La parete nord presenta una finestra superiore murata ed una più in basso ridimensionata con mattoni di tufo, posta alla stessa altezza di altre due finestre anch’esse ridotte nelle dimensioni forse per motivi di difesa.
La torre est, contenente una delle tre finestre sopraccitate, è leggermente più bassa ma larga il doppio dell’altra; all’esterno appare chiusa con alcune strette feritoie ed una finestra murata in cui era lasciata solo una piccola apertura quadrata (evidentemente a scopo difensivo).
La parte centrale è solidale nel paramento murario esterno con la torre ovest ed è il più basso fra i tre corpi. Essa è sostenuta da due potenti contrafforti che si elevano fino all’altezza della finestra a primo piano e incorniciano un’altra finestrella a piano terra.

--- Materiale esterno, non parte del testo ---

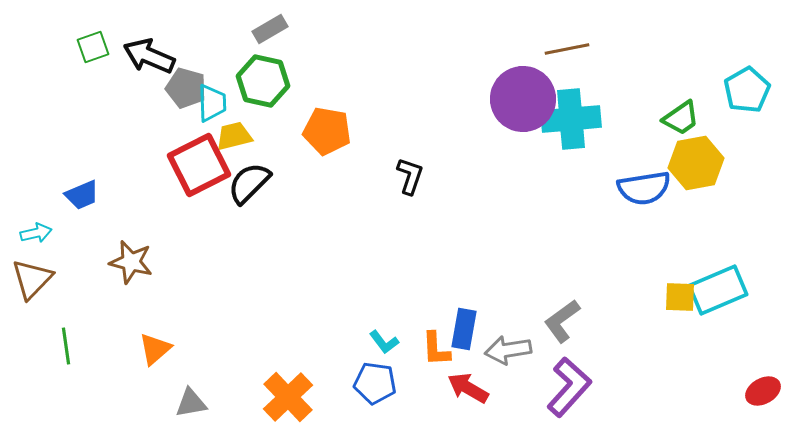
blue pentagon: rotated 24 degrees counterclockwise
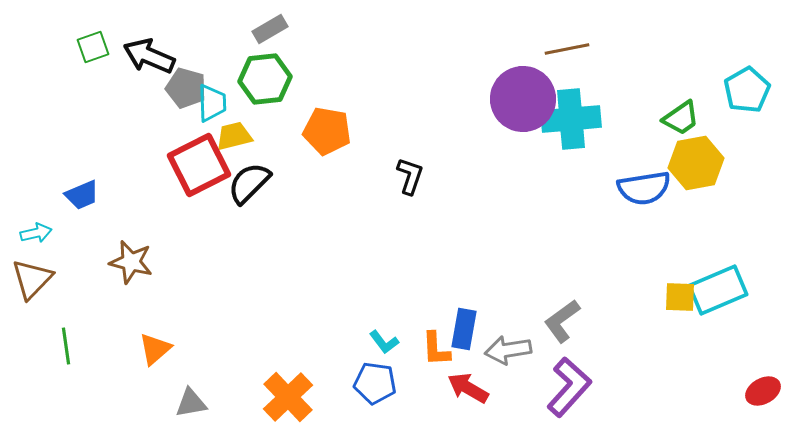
green hexagon: moved 2 px right, 2 px up; rotated 18 degrees counterclockwise
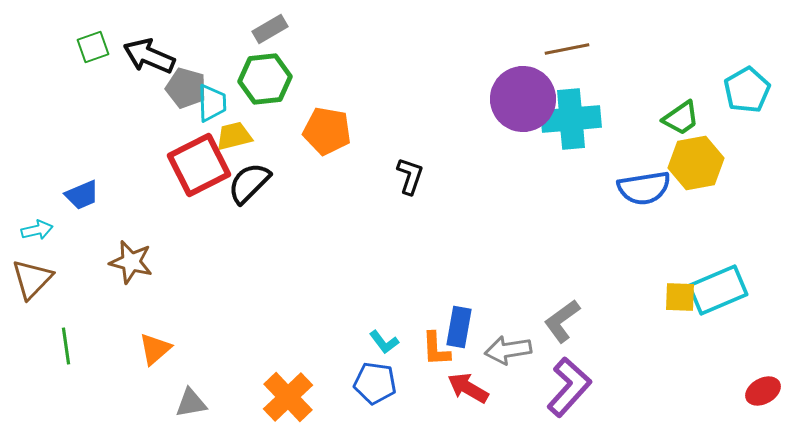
cyan arrow: moved 1 px right, 3 px up
blue rectangle: moved 5 px left, 2 px up
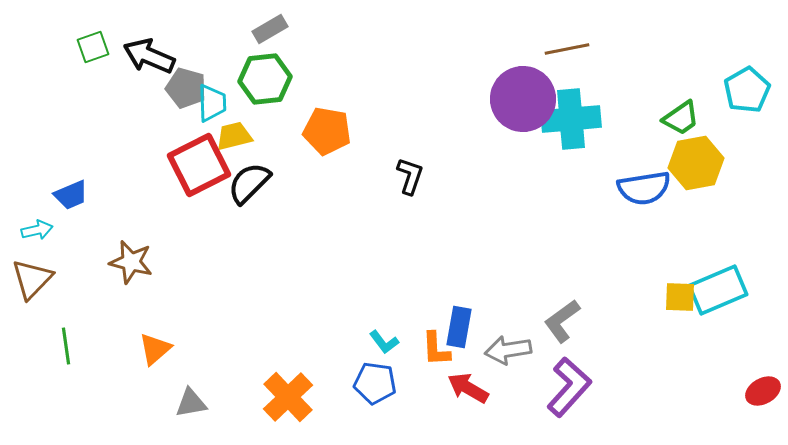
blue trapezoid: moved 11 px left
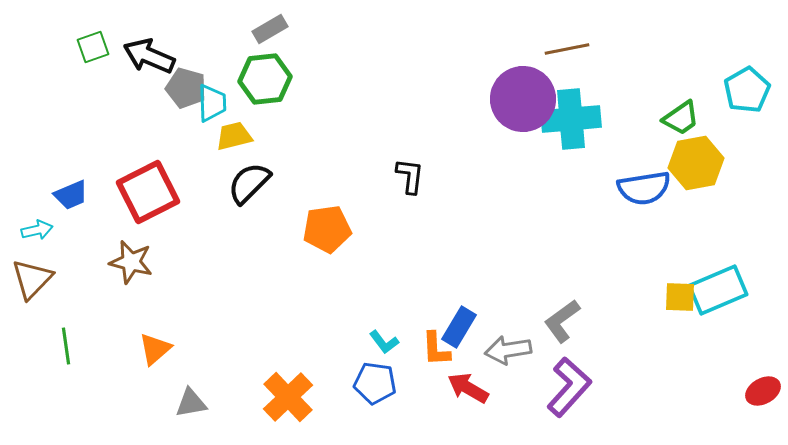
orange pentagon: moved 98 px down; rotated 18 degrees counterclockwise
red square: moved 51 px left, 27 px down
black L-shape: rotated 12 degrees counterclockwise
blue rectangle: rotated 21 degrees clockwise
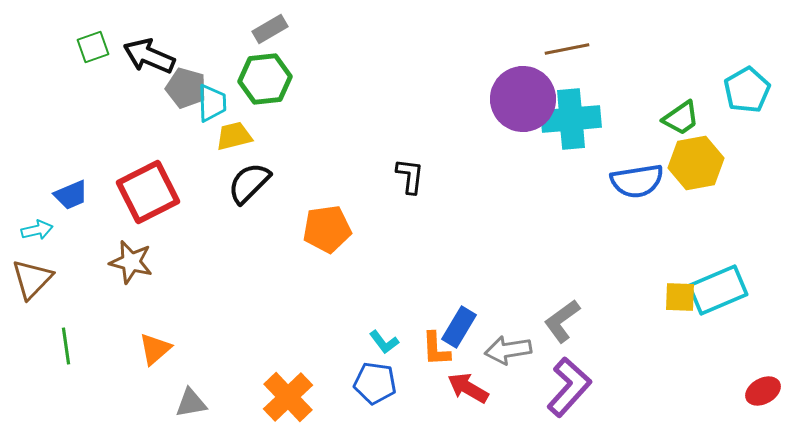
blue semicircle: moved 7 px left, 7 px up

L’aspetto esterno è di una costruzione solida ed impenetrabile, mentre all’interno gli ambienti si sviluppano su due livelli: piano terra, coperto con volte a botte e ad ogiva, e primo piano accessibile tramite una scala che parte con doppia campata e arriva al primo piano con rampa singola.
Gli ambienti del primo piano sono a pianta rettangolare, coperti a crociere ogivali nei due locali ancora integri e con volte a botte e ogiva nei due ambienti crollati.
CROLLO
Quanto al crollo dell’ala ovest, possiamo in questa sede formulare solo ipotesi basate sull’analisi delle parti architettoniche. Il cedimento si è verificato nel muro di sostegno delle due volte all’estremità ovest insieme a parte del muro interno.
Bisognerebbe rimuovere le macerie per verificare eventuali cedimenti fondali. Il crollo però è da attribuire con più probabilità ad un cedimento strutturale, forse per il sovraccarico dei muri portanti. Grande attenzione bisognerebbe prestare all’eventuale rimozione delle macerie, le quali hanno, nella posizione attuale, stabilizzato le tensioni e formano un nuovo bulbo delle pressioni alla base dei muri superstiti.
Nell’intervenire, previo utilizzo di robuste impalcature di sostegno, sulle due lunghe crepe, non basteranno ganci metallici antiespulsivi ed iniezioni di cemento, dovendosi adottare probabilmente un qualche tipo di contrafforte. Analizzeremo il problema del crollo successivamente nell’ambito dell’analisi dei dissesti.